Carnegie Mellon University’s Linda Babcock argues that avoiding negotiation can hold women back in their careers and make it difficult to compete with men.
by Amy Whyte
May 8, 2015
Last month, Reddit CEO Ellen Pao made headlines when she revealed she had eliminated salary negotiation at the tech company, based on the belief that allowing negotiation disadvantaged women. The general idea? Men negotiate harder that women, and therefore get more.
Linda Babcock, co-founder of Carnegie Mellon’s Academy for Women, agrees that men in general are better at negotiating, and that this negatively affects women. But rather than get rid of negotiation entirely, Babcock argues that women should embrace it.
In her books, “Women Don’t Ask: The High Cost of Avoiding Negotiation and Positive Strategies for Change,” and “Ask For It: How Women Can Use the Power of Negotiation to Get What They Really Want,” Babcock discusses the challenges of negotiating and strategies women can use to ask for what they want in the workplace.
Babcock recently spoke to Diversity Executive about how women can use negotiation to advance in their careers. Below are edited excerpts from her interview.
Your book, “Women Don’t Ask,” discusses the high cost of avoiding negotiation. Why should women stop avoiding it?
There are many reasons. First of all, many things are negotiable in the workplace rather than just being offered to you — for example, raises, promotions, work assignments. To really get where you want to go in an organization today, you have to be proactive for yourself about asking for those things. Women are more likely to believe that employer will just treat them fairly and give them what they deserve, and men are more likely to understand that you actually have to negotiate for the things you want and for the career you want to have in the workplace. It can hold women back if they’re not getting the opportunities that men are asking for.
How can the ability to negotiate affect a woman’s career path?
For example, if she is interested in moving up in her organization, negotiating for the things she needs to make it to the next level — like different kinds of experiences, being assigned the right teams, the right projects, the work that she needs to do to prove herself to make it to the next level — that’s how negotiation can help by asking for those opportunities.

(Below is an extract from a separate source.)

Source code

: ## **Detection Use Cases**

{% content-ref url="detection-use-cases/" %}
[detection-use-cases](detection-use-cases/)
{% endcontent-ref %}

What are some strategies for women to negotiate better?
First of all to identify what you want and be proactive about asking for it. Once you know what you want, you need to research what’s reasonable to ask for. So let’s say that I want a higher salary. Identifying that that’s what I want and then finding out what is the salary that is the market price for a job like mine and identifying what that is and from there, planning a strategy once you know what it is that you should be asking for.
Why is it important for women to speak up and ask for what they want in the workplace?
It’s important because while employers would like to treat everyone fairly, they’re often focused on other kind of more pressing matters and so may not realize that the men that work for them are asking for these things that the women are not, and then that leaves the women behind. So women have to really understand that it’s their job to speak up for themselves, that we’d like it if our managers did this for us but it doesn’t always happen.
You also co-founded CMU’s Academy of Women. Why is the advancement of women a goal that’s important to you?
I just see women having so many valuable experiences and perspectives and training that they really don’t get to utilize, that organizations aren’t taking advantage of to their fullest. So we’re really leaving those voices behind and disadvantaging women. It’s about justice and fairness.